* Start GIVEN DATA *

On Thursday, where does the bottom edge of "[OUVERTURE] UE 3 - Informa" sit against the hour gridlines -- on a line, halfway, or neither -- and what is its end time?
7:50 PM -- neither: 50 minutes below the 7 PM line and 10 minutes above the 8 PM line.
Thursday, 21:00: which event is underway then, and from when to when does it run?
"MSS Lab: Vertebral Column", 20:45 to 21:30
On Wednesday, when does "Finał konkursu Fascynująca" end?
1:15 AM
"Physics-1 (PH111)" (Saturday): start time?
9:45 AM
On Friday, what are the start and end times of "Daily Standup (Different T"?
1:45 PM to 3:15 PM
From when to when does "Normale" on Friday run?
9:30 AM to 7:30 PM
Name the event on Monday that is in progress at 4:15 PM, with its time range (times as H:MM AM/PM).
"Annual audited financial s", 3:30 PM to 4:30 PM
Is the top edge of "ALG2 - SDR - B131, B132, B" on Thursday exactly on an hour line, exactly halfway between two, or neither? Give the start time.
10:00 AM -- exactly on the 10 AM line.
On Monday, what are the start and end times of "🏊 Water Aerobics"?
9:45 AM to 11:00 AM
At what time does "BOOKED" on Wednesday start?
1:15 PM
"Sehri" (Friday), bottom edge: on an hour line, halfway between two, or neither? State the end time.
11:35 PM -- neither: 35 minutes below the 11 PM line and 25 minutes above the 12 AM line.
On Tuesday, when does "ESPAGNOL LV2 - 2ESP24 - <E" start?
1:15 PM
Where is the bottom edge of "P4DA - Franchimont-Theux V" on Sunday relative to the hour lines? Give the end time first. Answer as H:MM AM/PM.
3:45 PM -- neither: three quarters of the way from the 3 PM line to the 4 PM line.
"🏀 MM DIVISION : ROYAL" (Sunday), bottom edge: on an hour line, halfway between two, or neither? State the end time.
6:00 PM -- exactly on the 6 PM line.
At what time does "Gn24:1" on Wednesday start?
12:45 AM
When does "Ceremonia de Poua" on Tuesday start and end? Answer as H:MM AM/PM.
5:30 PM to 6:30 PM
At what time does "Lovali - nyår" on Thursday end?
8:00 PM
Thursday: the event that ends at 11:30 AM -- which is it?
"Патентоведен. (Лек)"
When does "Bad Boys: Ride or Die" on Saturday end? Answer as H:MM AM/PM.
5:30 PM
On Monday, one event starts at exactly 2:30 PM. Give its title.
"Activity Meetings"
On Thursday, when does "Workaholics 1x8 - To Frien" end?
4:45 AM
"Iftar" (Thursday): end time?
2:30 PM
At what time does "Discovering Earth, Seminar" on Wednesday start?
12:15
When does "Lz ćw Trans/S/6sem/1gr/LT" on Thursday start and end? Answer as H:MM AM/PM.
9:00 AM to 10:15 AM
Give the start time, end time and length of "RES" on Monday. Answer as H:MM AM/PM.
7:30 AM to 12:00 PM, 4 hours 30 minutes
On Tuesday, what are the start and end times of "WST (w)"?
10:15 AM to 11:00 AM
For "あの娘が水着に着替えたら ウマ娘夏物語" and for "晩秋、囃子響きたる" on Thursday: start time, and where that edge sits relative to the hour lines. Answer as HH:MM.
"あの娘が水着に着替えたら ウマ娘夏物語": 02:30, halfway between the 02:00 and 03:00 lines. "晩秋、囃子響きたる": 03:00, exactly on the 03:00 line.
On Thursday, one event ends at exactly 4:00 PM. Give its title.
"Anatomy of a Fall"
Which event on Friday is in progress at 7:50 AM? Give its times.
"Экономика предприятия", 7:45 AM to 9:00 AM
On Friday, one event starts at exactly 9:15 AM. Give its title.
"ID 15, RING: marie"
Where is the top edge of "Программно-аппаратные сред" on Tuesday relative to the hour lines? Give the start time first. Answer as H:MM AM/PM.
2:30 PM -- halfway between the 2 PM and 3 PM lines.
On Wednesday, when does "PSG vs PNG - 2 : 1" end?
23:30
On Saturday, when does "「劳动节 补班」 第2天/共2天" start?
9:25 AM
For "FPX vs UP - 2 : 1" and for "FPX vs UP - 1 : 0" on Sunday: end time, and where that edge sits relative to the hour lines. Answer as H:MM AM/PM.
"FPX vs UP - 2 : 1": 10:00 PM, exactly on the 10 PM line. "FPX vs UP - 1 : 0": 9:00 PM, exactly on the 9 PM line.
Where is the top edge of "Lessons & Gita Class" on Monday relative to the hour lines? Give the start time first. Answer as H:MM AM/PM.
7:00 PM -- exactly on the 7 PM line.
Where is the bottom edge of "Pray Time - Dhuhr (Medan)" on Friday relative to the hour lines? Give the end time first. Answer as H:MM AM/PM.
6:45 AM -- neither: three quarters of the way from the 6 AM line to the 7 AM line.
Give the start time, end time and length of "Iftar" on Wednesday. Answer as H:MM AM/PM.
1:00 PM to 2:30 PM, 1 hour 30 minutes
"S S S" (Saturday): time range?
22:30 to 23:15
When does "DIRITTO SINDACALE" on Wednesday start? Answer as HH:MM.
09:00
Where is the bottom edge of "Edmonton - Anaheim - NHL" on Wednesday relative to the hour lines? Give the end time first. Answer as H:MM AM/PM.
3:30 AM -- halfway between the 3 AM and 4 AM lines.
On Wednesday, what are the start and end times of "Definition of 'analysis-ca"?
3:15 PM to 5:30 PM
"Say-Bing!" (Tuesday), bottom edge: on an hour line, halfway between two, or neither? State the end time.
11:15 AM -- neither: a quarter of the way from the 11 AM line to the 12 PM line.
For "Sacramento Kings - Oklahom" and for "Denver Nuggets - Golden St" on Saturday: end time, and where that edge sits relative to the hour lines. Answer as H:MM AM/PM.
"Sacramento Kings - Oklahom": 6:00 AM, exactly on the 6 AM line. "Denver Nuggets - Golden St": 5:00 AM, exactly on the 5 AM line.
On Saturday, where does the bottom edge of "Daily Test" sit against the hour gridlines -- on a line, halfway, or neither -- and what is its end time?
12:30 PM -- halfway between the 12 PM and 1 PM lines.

* End GIVEN DATA *

### EXERCISE DESCRIPTION
Copy the whole listing above back out word for word, every line in its original order.

### EXERCISE RESPONSE
On Thursday, where does the bottom edge of "[OUVERTURE] UE 3 - Informa" sit against the hour gridlines -- on a line, halfway, or neither -- and what is its end time?
7:50 PM -- neither: 50 minutes below the 7 PM line and 10 minutes above the 8 PM line.
Thursday, 21:00: which event is underway then, and from when to when does it run?
"MSS Lab: Vertebral Column", 20:45 to 21:30
On Wednesday, when does "Finał konkursu Fascynująca" end?
1:15 AM
"Physics-1 (PH111)" (Saturday): start time?
9:45 AM
On Friday, what are the start and end times of "Daily Standup (Different T"?
1:45 PM to 3:15 PM
From when to when does "Normale" on Friday run?
9:30 AM to 7:30 PM
Name the event on Monday that is in progress at 4:15 PM, with its time range (times as H:MM AM/PM).
"Annual audited financial s", 3:30 PM to 4:30 PM
Is the top edge of "ALG2 - SDR - B131, B132, B" on Thursday exactly on an hour line, exactly halfway between two, or neither? Give the start time.
10:00 AM -- exactly on the 10 AM line.
On Monday, what are the start and end times of "🏊 Water Aerobics"?
9:45 AM to 11:00 AM
At what time does "BOOKED" on Wednesday start?
1:15 PM
"Sehri" (Friday), bottom edge: on an hour line, halfway between two, or neither? State the end time.
11:35 PM -- neither: 35 minutes below the 11 PM line and 25 minutes above the 12 AM line.
On Tuesday, when does "ESPAGNOL LV2 - 2ESP24 - <E" start?
1:15 PM
Where is the bottom edge of "P4DA - Franchimont-Theux V" on Sunday relative to the hour lines? Give the end time first. Answer as H:MM AM/PM.
3:45 PM -- neither: three quarters of the way from the 3 PM line to the 4 PM line.
"🏀 MM DIVISION : ROYAL" (Sunday), bottom edge: on an hour line, halfway between two, or neither? State the end time.
6:00 PM -- exactly on the 6 PM line.
At what time does "Gn24:1" on Wednesday start?
12:45 AM
When does "Ceremonia de Poua" on Tuesday start and end? Answer as H:MM AM/PM.
5:30 PM to 6:30 PM
At what time does "Lovali - nyår" on Thursday end?
8:00 PM
Thursday: the event that ends at 11:30 AM -- which is it?
"Патентоведен. (Лек)"
When does "Bad Boys: Ride or Die" on Saturday end? Answer as H:MM AM/PM.
5:30 PM
On Monday, one event starts at exactly 2:30 PM. Give its title.
"Activity Meetings"
On Thursday, when does "Workaholics 1x8 - To Frien" end?
4:45 AM
"Iftar" (Thursday): end time?
2:30 PM
At what time does "Discovering Earth, Seminar" on Wednesday start?
12:15
When does "Lz ćw Trans/S/6sem/1gr/LT" on Thursday start and end? Answer as H:MM AM/PM.
9:00 AM to 10:15 AM
Give the start time, end time and length of "RES" on Monday. Answer as H:MM AM/PM.
7:30 AM to 12:00 PM, 4 hours 30 minutes
On Tuesday, what are the start and end times of "WST (w)"?
10:15 AM to 11:00 AM
For "あの娘が水着に着替えたら ウマ娘夏物語" and for "晩秋、囃子響きたる" on Thursday: start time, and where that edge sits relative to the hour lines. Answer as HH:MM.
"あの娘が水着に着替えたら ウマ娘夏物語": 02:30, halfway between the 02:00 and 03:00 lines. "晩秋、囃子響きたる": 03:00, exactly on the 03:00 line.
On Thursday, one event ends at exactly 4:00 PM. Give its title.
"Anatomy of a Fall"
Which event on Friday is in progress at 7:50 AM? Give its times.
"Экономика предприятия", 7:45 AM to 9:00 AM
On Friday, one event starts at exactly 9:15 AM. Give its title.
"ID 15, RING: marie"
Where is the top edge of "Программно-аппаратные сред" on Tuesday relative to the hour lines? Give the start time first. Answer as H:MM AM/PM.
2:30 PM -- halfway between the 2 PM and 3 PM lines.
On Wednesday, when does "PSG vs PNG - 2 : 1" end?
23:30
On Saturday, when does "「劳动节 补班」 第2天/共2天" start?
9:25 AM
For "FPX vs UP - 2 : 1" and for "FPX vs UP - 1 : 0" on Sunday: end time, and where that edge sits relative to the hour lines. Answer as H:MM AM/PM.
"FPX vs UP - 2 : 1": 10:00 PM, exactly on the 10 PM line. "FPX vs UP - 1 : 0": 9:00 PM, exactly on the 9 PM line.
Where is the top edge of "Lessons & Gita Class" on Monday relative to the hour lines? Give the start time first. Answer as H:MM AM/PM.
7:00 PM -- exactly on the 7 PM line.
Where is the bottom edge of "Pray Time - Dhuhr (Medan)" on Friday relative to the hour lines? Give the end time first. Answer as H:MM AM/PM.
6:45 AM -- neither: three quarters of the way from the 6 AM line to the 7 AM line.
Give the start time, end time and length of "Iftar" on Wednesday. Answer as H:MM AM/PM.
1:00 PM to 2:30 PM, 1 hour 30 minutes
"S S S" (Saturday): time range?
22:30 to 23:15
When does "DIRITTO SINDACALE" on Wednesday start? Answer as HH:MM.
09:00
Where is the bottom edge of "Edmonton - Anaheim - NHL" on Wednesday relative to the hour lines? Give the end time first. Answer as H:MM AM/PM.
3:30 AM -- halfway between the 3 AM and 4 AM lines.
On Wednesday, what are the start and end times of "Definition of 'analysis-ca"?
3:15 PM to 5:30 PM
"Say-Bing!" (Tuesday), bottom edge: on an hour line, halfway between two, or neither? State the end time.
11:15 AM -- neither: a quarter of the way from the 11 AM line to the 12 PM line.
For "Sacramento Kings - Oklahom" and for "Denver Nuggets - Golden St" on Saturday: end time, and where that edge sits relative to the hour lines. Answer as H:MM AM/PM.
"Sacramento Kings - Oklahom": 6:00 AM, exactly on the 6 AM line. "Denver Nuggets - Golden St": 5:00 AM, exactly on the 5 AM line.
On Saturday, where does the bottom edge of "Daily Test" sit against the hour gridlines -- on a line, halfway, or neither -- and what is its end time?
12:30 PM -- halfway between the 12 PM and 1 PM lines.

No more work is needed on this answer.